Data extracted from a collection
------------------------------
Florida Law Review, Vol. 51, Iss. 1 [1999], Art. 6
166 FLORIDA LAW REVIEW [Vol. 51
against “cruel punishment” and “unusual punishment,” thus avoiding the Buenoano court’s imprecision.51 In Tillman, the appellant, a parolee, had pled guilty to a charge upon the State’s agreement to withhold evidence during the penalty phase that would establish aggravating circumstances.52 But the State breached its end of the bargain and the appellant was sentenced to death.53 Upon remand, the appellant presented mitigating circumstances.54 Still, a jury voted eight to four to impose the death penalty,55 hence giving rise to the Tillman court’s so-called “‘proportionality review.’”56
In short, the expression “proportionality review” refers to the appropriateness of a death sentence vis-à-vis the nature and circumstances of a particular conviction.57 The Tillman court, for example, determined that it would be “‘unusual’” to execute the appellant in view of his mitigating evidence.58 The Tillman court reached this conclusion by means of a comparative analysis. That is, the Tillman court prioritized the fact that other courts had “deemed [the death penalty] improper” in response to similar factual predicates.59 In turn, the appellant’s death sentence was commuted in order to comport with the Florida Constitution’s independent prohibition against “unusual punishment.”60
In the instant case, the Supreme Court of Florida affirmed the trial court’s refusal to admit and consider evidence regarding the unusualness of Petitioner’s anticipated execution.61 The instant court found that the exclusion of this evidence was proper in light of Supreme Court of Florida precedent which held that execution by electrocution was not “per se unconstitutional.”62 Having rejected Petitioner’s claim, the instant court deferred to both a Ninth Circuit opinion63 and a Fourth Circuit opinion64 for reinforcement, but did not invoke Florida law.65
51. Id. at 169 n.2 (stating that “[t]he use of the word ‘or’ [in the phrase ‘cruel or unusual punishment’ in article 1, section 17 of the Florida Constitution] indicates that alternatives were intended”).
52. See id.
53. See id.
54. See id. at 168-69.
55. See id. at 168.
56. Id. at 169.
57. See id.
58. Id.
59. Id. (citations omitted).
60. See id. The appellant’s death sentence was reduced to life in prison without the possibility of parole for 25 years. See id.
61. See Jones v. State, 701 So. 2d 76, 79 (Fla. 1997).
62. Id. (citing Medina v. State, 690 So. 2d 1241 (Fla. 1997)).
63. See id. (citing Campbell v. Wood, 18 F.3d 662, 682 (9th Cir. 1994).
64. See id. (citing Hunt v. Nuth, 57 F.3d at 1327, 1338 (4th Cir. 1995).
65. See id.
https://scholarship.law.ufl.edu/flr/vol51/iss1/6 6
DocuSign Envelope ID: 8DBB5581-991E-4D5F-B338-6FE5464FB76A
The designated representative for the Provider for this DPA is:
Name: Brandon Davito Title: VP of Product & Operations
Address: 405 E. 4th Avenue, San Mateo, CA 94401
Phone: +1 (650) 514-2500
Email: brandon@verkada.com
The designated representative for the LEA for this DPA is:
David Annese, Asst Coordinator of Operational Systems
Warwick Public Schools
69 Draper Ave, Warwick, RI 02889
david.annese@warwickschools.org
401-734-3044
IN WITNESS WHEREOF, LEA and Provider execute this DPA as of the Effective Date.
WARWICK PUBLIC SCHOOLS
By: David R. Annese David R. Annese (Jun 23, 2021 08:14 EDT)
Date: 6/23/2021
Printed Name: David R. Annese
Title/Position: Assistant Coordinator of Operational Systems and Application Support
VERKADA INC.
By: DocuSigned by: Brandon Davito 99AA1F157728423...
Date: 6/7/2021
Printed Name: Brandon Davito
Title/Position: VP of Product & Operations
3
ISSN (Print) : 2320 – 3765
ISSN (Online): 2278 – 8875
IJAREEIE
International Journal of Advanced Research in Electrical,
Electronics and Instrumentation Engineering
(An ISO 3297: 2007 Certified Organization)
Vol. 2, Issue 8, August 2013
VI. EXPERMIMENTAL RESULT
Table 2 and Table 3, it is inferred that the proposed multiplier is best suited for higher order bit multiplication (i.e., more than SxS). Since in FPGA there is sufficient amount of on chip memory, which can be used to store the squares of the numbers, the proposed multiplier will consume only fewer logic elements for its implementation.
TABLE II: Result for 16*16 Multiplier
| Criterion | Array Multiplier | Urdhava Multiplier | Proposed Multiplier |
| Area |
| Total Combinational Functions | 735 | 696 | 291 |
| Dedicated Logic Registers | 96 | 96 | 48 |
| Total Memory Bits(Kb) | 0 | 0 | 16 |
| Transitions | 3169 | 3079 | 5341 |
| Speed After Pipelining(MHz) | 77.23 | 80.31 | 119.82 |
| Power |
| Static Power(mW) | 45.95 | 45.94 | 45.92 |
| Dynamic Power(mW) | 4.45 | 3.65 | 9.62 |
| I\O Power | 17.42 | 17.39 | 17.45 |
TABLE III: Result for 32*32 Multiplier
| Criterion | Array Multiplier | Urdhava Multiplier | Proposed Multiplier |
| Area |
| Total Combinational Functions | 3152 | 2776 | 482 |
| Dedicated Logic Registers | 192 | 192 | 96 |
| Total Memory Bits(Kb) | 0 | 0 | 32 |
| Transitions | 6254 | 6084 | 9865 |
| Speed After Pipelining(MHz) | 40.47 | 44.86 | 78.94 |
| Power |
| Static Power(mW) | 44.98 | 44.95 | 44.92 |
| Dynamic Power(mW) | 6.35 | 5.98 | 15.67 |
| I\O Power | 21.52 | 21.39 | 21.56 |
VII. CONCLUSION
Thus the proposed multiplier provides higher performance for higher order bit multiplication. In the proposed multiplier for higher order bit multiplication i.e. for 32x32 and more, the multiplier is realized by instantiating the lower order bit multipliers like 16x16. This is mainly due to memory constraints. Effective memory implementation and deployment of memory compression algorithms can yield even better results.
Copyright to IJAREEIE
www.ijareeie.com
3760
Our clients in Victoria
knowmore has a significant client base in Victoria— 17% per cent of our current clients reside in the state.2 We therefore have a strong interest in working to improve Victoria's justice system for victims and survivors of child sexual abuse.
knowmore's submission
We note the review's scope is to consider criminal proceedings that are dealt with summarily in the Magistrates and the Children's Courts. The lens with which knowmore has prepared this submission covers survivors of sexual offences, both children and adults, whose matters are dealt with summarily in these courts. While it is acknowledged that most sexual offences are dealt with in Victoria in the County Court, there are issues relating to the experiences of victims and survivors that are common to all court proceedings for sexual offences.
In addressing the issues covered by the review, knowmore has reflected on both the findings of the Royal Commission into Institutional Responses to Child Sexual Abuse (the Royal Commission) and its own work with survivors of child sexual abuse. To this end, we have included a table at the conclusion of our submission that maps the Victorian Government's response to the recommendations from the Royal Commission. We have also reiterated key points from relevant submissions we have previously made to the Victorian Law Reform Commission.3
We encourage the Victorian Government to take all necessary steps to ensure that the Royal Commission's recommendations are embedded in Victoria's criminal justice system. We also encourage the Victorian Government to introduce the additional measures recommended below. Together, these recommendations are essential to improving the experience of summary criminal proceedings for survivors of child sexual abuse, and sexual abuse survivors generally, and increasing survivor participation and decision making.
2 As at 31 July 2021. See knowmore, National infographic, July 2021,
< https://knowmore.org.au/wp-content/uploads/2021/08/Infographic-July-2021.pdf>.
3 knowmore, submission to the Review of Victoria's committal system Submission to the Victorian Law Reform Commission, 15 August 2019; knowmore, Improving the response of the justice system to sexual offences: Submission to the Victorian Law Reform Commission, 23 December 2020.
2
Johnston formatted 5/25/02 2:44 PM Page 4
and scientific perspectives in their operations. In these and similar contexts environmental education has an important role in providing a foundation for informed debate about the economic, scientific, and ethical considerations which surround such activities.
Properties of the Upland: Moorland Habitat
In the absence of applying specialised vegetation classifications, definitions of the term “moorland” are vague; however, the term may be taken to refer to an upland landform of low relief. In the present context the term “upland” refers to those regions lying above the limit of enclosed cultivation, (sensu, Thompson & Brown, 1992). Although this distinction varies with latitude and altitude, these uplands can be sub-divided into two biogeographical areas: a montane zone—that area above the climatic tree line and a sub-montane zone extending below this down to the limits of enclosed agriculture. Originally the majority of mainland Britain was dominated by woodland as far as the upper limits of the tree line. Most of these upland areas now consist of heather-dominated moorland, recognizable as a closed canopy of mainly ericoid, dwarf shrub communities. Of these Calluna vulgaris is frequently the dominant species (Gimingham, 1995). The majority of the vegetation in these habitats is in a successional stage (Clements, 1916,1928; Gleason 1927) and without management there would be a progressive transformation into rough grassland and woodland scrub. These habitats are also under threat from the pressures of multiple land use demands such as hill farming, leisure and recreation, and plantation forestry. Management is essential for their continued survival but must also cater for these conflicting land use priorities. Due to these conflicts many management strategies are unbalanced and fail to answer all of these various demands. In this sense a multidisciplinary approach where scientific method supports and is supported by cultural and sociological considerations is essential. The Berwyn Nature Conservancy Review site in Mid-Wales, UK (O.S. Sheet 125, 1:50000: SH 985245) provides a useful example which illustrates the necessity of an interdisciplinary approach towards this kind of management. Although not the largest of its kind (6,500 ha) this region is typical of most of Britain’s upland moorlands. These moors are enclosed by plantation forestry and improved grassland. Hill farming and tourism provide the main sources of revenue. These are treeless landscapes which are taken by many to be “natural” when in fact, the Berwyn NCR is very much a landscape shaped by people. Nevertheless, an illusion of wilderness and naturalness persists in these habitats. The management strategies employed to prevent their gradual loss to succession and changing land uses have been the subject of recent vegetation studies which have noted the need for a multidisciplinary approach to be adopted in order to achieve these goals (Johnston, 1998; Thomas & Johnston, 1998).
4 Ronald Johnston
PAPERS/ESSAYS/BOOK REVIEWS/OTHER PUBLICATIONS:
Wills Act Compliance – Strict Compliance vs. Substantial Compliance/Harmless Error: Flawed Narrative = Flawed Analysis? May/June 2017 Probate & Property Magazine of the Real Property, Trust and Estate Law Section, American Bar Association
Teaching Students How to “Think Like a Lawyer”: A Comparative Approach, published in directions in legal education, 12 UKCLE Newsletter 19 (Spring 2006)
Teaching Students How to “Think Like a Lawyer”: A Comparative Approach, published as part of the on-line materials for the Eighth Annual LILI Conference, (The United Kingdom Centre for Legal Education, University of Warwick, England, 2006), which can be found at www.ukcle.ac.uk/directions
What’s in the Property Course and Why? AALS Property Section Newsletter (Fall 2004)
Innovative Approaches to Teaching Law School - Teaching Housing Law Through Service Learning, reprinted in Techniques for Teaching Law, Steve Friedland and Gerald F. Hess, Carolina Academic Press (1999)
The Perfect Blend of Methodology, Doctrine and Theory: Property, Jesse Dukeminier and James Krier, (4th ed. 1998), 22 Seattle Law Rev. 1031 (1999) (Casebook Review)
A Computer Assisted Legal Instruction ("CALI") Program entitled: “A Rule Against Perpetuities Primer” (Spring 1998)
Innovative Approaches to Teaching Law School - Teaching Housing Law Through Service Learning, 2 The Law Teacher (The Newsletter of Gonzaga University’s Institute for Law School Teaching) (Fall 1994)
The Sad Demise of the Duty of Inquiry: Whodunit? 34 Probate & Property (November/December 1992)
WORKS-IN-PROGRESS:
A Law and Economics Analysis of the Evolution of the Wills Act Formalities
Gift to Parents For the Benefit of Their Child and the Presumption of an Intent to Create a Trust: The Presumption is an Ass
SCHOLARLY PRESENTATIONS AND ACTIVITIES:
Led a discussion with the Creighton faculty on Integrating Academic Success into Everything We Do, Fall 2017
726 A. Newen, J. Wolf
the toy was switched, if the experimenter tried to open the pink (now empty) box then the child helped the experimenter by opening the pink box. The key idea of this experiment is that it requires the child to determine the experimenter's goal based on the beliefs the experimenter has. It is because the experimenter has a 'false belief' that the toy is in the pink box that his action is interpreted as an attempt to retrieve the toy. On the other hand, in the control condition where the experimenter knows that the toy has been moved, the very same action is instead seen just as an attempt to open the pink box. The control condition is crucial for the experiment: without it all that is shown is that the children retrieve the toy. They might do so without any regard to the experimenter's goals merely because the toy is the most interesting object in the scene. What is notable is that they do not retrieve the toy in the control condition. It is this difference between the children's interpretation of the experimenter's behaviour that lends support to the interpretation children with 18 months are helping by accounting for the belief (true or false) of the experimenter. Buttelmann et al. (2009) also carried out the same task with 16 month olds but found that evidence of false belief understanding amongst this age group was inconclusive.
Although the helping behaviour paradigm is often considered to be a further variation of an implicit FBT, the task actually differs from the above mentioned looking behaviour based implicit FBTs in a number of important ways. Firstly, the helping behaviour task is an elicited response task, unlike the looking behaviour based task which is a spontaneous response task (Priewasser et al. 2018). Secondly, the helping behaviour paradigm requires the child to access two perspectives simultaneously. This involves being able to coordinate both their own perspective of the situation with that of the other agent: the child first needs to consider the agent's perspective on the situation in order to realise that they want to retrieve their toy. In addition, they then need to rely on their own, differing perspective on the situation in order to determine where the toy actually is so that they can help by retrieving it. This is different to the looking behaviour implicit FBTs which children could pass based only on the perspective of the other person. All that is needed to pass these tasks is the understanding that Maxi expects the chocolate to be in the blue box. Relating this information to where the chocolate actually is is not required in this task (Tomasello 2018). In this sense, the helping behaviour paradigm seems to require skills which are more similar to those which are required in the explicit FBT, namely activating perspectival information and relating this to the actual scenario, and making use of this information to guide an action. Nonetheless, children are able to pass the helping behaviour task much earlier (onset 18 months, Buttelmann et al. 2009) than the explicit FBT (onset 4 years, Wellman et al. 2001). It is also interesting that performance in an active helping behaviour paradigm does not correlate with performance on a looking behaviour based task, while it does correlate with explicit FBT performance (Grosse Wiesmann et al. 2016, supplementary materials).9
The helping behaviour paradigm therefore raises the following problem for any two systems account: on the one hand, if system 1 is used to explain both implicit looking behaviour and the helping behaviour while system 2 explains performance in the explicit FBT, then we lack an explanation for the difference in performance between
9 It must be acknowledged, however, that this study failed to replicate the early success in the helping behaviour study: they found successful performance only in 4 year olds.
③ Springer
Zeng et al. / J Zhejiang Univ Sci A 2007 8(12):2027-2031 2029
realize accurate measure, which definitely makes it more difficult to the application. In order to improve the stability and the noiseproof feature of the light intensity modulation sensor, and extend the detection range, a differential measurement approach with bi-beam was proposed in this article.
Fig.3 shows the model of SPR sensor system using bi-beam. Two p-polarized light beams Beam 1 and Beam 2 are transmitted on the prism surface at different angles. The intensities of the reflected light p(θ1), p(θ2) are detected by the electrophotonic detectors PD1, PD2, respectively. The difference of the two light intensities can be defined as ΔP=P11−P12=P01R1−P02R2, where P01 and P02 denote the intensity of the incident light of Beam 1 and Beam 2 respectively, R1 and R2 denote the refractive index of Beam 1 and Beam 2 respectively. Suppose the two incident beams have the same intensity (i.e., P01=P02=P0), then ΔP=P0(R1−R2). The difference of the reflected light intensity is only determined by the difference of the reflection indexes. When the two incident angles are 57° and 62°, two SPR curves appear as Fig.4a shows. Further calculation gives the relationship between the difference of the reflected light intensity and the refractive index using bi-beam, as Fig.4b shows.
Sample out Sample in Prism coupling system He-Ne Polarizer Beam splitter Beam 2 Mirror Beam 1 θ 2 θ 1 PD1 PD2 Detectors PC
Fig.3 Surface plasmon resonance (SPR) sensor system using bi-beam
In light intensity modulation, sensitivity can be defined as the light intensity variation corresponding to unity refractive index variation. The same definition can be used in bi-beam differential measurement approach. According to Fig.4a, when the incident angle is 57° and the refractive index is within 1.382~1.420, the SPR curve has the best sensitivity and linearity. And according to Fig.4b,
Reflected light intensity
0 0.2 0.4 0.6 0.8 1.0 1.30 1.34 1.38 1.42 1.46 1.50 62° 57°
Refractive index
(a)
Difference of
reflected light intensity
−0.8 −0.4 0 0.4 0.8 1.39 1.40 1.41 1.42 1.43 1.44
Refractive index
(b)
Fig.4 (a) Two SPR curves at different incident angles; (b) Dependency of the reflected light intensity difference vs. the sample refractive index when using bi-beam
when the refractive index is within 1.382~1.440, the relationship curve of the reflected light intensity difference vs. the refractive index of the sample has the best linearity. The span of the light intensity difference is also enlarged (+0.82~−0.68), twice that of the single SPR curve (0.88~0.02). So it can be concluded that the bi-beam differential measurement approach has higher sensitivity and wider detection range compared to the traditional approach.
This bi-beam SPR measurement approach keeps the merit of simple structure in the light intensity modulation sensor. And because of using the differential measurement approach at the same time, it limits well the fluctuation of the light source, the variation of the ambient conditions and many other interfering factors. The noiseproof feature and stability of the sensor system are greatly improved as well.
------------------------------
WHAT NEEDS TO BE DONE: Read the records above. Show each line that has the string "Tillman".

ANSWER FOR THIS EXERCISE:
against “cruel punishment” and “unusual punishment,” thus avoiding the Buenoano court’s imprecision.51 In Tillman, the appellant, a parolee, had pled guilty to a charge upon the State’s agreement to withhold evidence during the penalty phase that would establish aggravating circumstances.52 But the State breached its end of the bargain and the appellant was sentenced to death.53 Upon remand, the appellant presented mitigating circumstances.54 Still, a jury voted eight to four to impose the death penalty,55 hence giving rise to the Tillman court’s so-called “‘proportionality review.’”56
In short, the expression “proportionality review” refers to the appropriateness of a death sentence vis-à-vis the nature and circumstances of a particular conviction.57 The Tillman court, for example, determined that it would be “‘unusual’” to execute the appellant in view of his mitigating evidence.58 The Tillman court reached this conclusion by means of a comparative analysis. That is, the Tillman court prioritized the fact that other courts had “deemed [the death penalty] improper” in response to similar factual predicates.59 In turn, the appellant’s death sentence was commuted in order to comport with the Florida Constitution’s independent prohibition against “unusual punishment.”60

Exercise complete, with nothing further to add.